Scientists are launching a study designed to make or break the hypothesis that Alzheimer’s is caused by a sticky substance called beta-amyloid. The study will give an experimental anti-amyloid drug to people as young as 18 who have gene mutations that often cause Alzheimer’s to appear in their 30s or 40s.
The study comes after several experimental drugs have failed to prevent declines in memory and thinking even though they succeeded in removing amyloid from the brains of patients in the early stages of Alzheimer’s. Those failures have eroded support for the idea that amyloid is responsible for a cascade of events that eventually lead to the death of brain cells.
“Many of us think of that as the ultimate test of the amyloid hypothesis,” says Dr. Randall Bateman, a professor of neurology at Washington University School of Medicine in St. Louis.”If that doesn’t work, nothing will work.”
The new experiment, called the DIAN-TU primary Prevention Trial, is scheduled to begin enrolling patients by the end of the year.
An Alzheimer’s explanation with a history
The amyloid hypothesis can be traced to Dr. Alois Alzheimer, a pathologist who first described the disease that would bear his name in 1906.

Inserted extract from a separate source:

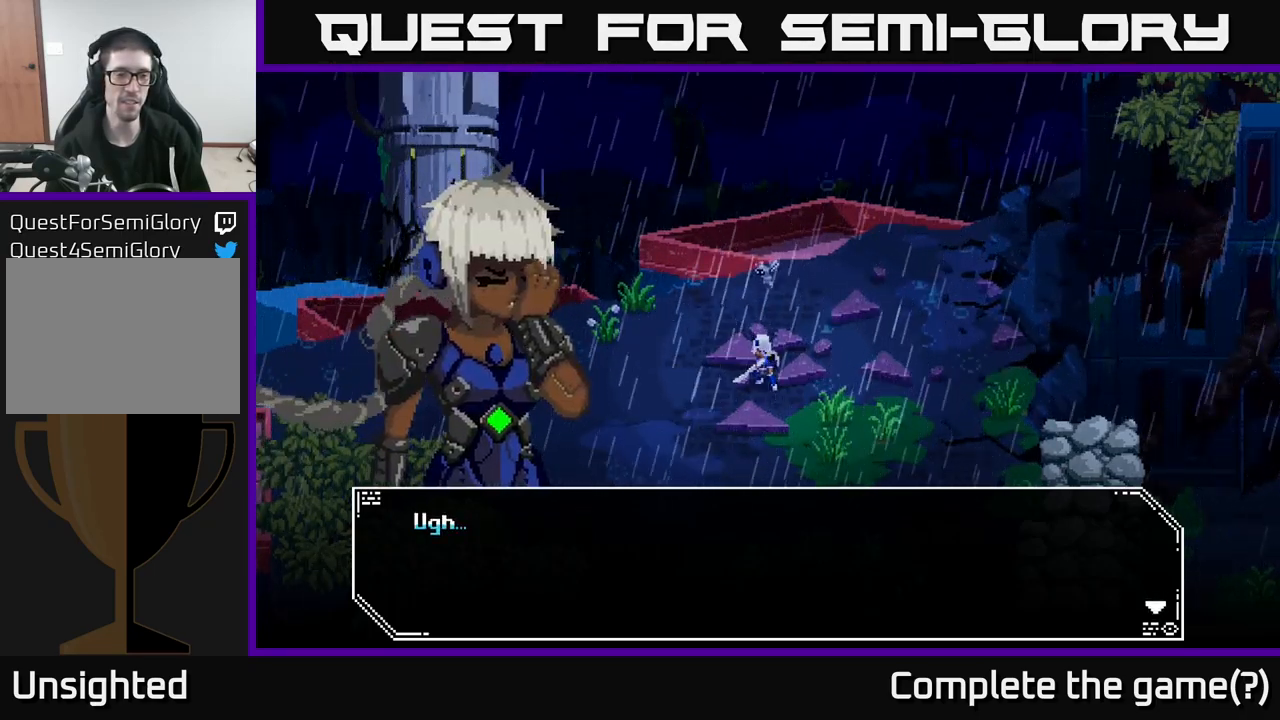
{"buttons": [], "left_stick": "center", "right_stick": "center", "events": []}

Alzheimer was working at a psychiatric clinic in Munich, where he had the chance to conduct an autopsy on a woman who died at 50 after experiencing memory loss, disorientation, and hallucinations. He observed that the woman’s brain had an “unusual disease of the cerebral cortex,” including “senile plaque” usually seen in much older people.
In the 1980s, scientists showed that these plaques were made of beta-amyloid, a substance that exists in many forms in the brain, from single free-floating molecules to large assemblies that form the sticky plaques reported by Alzheimer.

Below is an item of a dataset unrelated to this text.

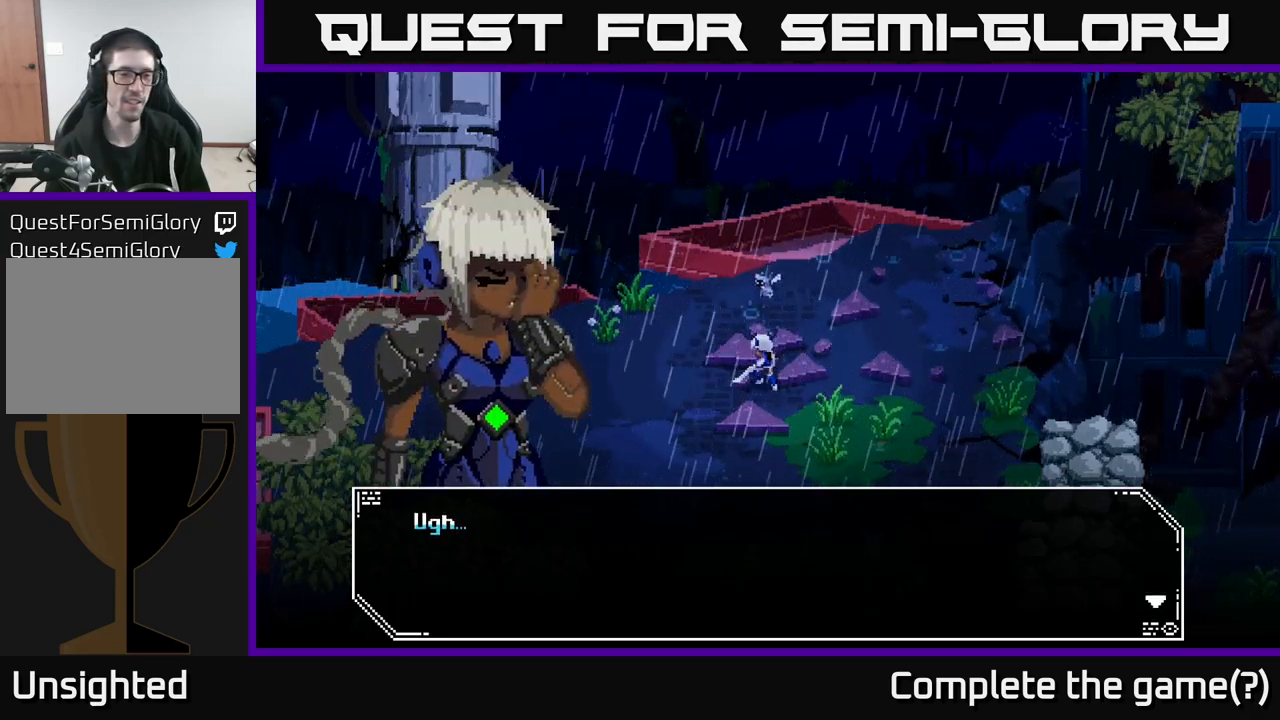
{"buttons": [], "left_stick": "center", "right_stick": "center", "events": []}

Since that discovery, most efforts to treat Alzheimer’s have involved drugs that target various forms of amyloid. And that approach still makes sense, Bateman says.
“We have 30 years of solid data, thousands of studies that all say this is sufficient to cause Alzheimer’s,” he says.
But doubts about the amyloid hypothesis have been rising as the list of drug failures has grown in the past decade.
For example, Bateman and a team of researchers were unable to halt Alzheimer’s in a study of patients who got the anti-amyloid drug gantenerumab.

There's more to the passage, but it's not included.